Note: these figures use 32-dim fake vectors, not 384-dim Xenova/all-MiniLM-L6-v2 embeddings.

gsb benchmark <query> (src/commands/benchmark.ts)

Section titled “gsb benchmark <query> (src/commands/benchmark.ts)”
  • Runs against a real indexed repository.
  • Measures ranking latency: full O(n log n) sort vs heap O(n log k) top-K.
  • With --ann: measures ANN (HNSW) recall@k vs exact search, and latency speedup.
  • Supports --save / --history to track results in benchmarks.jsonl.
  • Does not measure semantic recall — no relevance labels required or used.
Bun >= 1.3.9 (hard requirement — Bun-native project, not Node-compatible)
git (for gsb commands; not needed for perf-ci.ts on its own)
usearch (optional — bun add usearch — for ANN benchmark)

The perf CI script (bun run perf:ci) creates and destroys a temp directory; no real git repo is needed. The gsb benchmark command requires an initialised and indexed git repository.

Terminal window
cd tools/danjdewhurst-git-semantic-bun
bun install
bun run perf:ci

Expected output (if no regression):

Perf snapshot written: perf-artifacts/perf-snapshot.json
cold: p50=...ms p95=...ms mean=...ms
warm: p50=...ms p95=...ms mean=...ms
indexLoad: p50=...ms p95=...ms mean=...ms
Perf guardrails: PASS

To write a new baseline from the current machine:

Terminal window
bun run perf:baseline
Terminal window
cd tools/danjdewhurst-git-semantic-bun
bun install
bun test

The test suite includes test/performance-baseline.test.ts and test/performance-smoke.test.ts, which assert on warm search latency using fake embeddings against a small fixture index. The golden ranking test (test/ranking-golden.test.ts) validates the hybrid scoring formula against test/fixtures/ranking-golden.json.
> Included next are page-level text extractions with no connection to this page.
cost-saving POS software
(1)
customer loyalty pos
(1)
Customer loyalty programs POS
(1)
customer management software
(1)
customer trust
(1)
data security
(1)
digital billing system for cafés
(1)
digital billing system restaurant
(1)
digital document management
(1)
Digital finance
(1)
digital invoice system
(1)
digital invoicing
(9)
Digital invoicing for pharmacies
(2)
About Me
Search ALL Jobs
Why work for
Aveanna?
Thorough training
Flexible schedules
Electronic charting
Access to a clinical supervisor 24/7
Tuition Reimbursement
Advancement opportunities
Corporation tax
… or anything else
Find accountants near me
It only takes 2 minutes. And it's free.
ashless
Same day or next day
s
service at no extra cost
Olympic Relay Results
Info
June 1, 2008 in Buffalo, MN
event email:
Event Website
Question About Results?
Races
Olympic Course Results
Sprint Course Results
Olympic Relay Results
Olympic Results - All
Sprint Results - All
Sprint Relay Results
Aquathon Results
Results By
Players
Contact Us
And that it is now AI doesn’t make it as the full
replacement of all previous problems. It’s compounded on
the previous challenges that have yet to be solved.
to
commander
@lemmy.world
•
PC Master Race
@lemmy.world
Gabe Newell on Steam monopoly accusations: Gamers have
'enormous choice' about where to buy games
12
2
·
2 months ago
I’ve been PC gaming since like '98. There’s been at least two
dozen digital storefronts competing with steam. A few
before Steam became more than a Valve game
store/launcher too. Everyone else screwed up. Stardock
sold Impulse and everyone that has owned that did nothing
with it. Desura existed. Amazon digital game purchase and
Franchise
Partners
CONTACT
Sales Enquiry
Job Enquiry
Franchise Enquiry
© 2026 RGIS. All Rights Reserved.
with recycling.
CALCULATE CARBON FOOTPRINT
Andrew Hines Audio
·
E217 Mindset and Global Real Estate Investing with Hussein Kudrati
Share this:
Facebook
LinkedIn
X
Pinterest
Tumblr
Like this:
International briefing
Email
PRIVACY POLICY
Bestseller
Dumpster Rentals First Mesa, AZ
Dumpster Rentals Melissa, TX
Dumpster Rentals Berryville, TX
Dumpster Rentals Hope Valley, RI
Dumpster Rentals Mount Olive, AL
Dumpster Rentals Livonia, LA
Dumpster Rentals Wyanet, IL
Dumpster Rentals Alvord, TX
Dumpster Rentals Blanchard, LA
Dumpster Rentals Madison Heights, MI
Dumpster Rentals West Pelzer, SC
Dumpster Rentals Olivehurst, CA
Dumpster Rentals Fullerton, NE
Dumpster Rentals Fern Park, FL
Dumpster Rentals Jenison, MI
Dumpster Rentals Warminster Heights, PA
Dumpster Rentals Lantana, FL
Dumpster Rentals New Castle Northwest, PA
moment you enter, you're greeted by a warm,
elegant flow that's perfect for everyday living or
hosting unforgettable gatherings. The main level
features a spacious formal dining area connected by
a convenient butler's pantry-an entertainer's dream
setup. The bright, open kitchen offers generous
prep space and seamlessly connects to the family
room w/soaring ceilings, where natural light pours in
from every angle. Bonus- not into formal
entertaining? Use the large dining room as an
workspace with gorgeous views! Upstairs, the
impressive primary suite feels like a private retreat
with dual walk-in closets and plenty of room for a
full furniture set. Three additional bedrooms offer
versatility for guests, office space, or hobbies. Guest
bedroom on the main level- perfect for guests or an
How to run gsb benchmark against a real repo

Section titled “How to run gsb benchmark against a real repo”
Terminal window
cd <any git repository>
bun add -g github:danjdewhurst/git-semantic-bun # or use local clone
gsb init
gsb index
gsb benchmark "fix authentication timeout" -i 50 -n 10
gsb benchmark "fix authentication timeout" -i 50 -n 10 --ann # if usearch installed
gsb benchmark "fix authentication timeout" --save
gsb benchmark --history

Not attempted. This guide covers how to run the harnesses; actual reproduction (comparing measured figures to the committed baseline on the same synthetic dataset) was not performed.

To reproduce, run bun run perf:ci as described above. The baseline in .github/perf-baseline.json was produced on the author’s machine; expect different absolute numbers on different hardware, but relative regressions should be consistent within the same machine.